Middle East and North African passenger traffic was likely hit in April by the US ban on carry-on large electronics from 10 airports, according to the International Air Transport Association (IATA).

In a report, the organisation noted a 10.7 per cent rise in regional revenue passenger kilometres (RPKs) for the month, the fastest growth rate in six years, while capacity in terms of available seat kilometres (ASKs) increased 2.7 per cent to an April record of 82 per cent.

Middle Eastern carriers also posted a 10.8 per cent rise in traffic, 8.9 per cent increase in capacity and 1.3 per cent increase in load factor.

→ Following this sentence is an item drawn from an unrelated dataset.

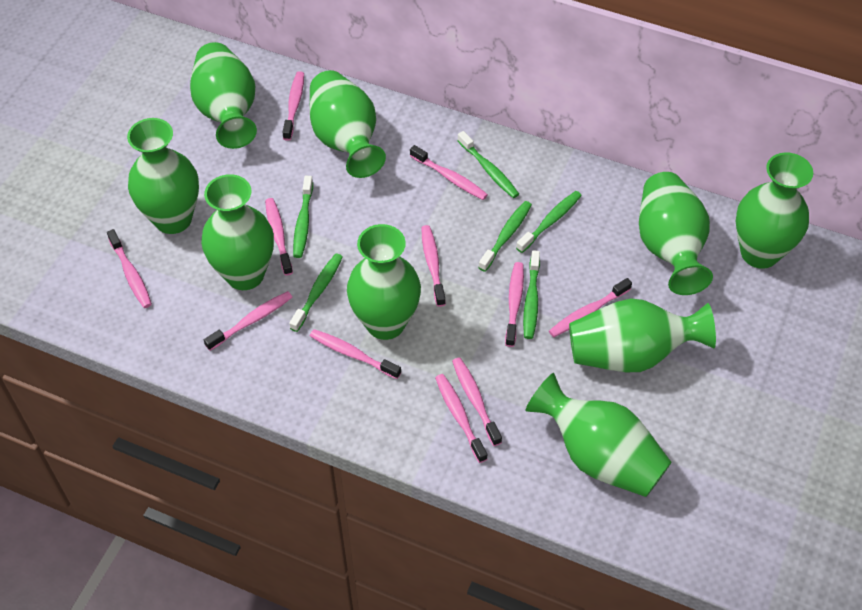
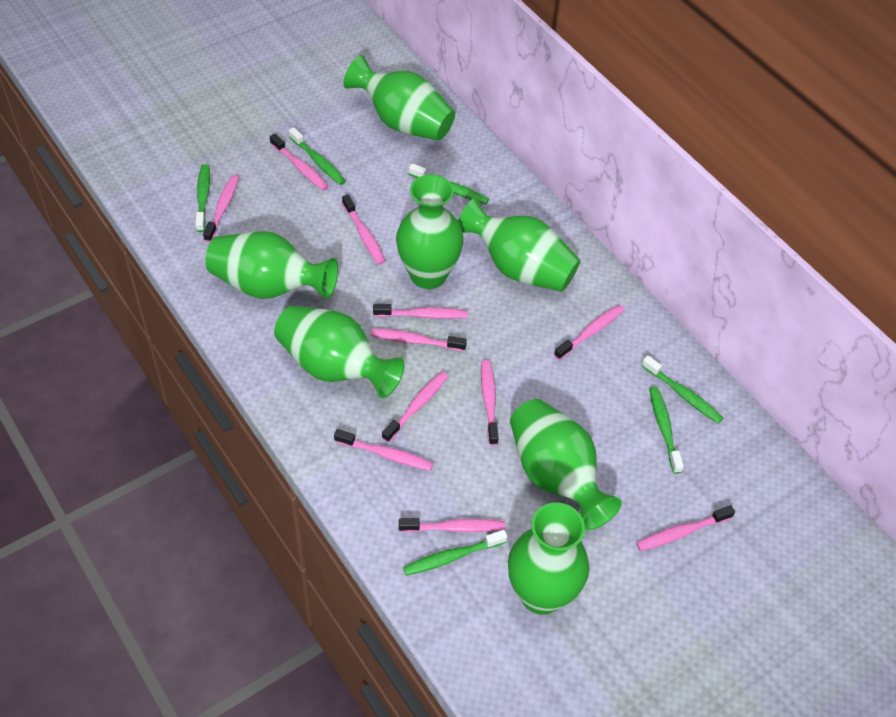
green vase: 9 -> 7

However, their April growth rate was slower than the average pace of the last five years and was seen moving sideways since January. Route data from March also indicated a 2.8 per cent drop in RPKs year-on-year from the Middle East to the US – the first annual decline in seven years, according to IATA.

“April showed us that demand for air travel remains at very strong levels. Nevertheless there are indications that passengers are avoiding routes where the large PED ban is in place,” said Alexandre de Juniac, IATA’s director general and CEO.

“As the US Department of Homeland Security considers expanding the ban, the need to find alternative measures to keep flying secure is critical.”

De Juniac had previously warned in March – the same month the ban for passengers flying to the US from Amman, Cairo, Kuwait City, Doha, Dubai, Istanbul, Abu Dhabi, Casablanca, Riyadh and Jeddah came into effect – was creating commercial distortions.

Read: IATA CEO says US, UK electronics bans creating ‘severe’ commercial distortions

In the latest report the official estimated that if the ban were extended for flights from Europe to the US, as has been discussed in recent weeks, there would be a $1.4bn hit to productivity.

He also cited a survey by the organisation, which found that 15 per cent of business travellers would seek to educe their travel in the face of the ban.

In the wider world April international passenger demand rose 12.5 per cent year-on-year, with all regions recording double-digit increases for the first time in 12 years.

Total capacity increased by 7.7 per cent and load factor by 3.5 per cent to 81.5 per cent.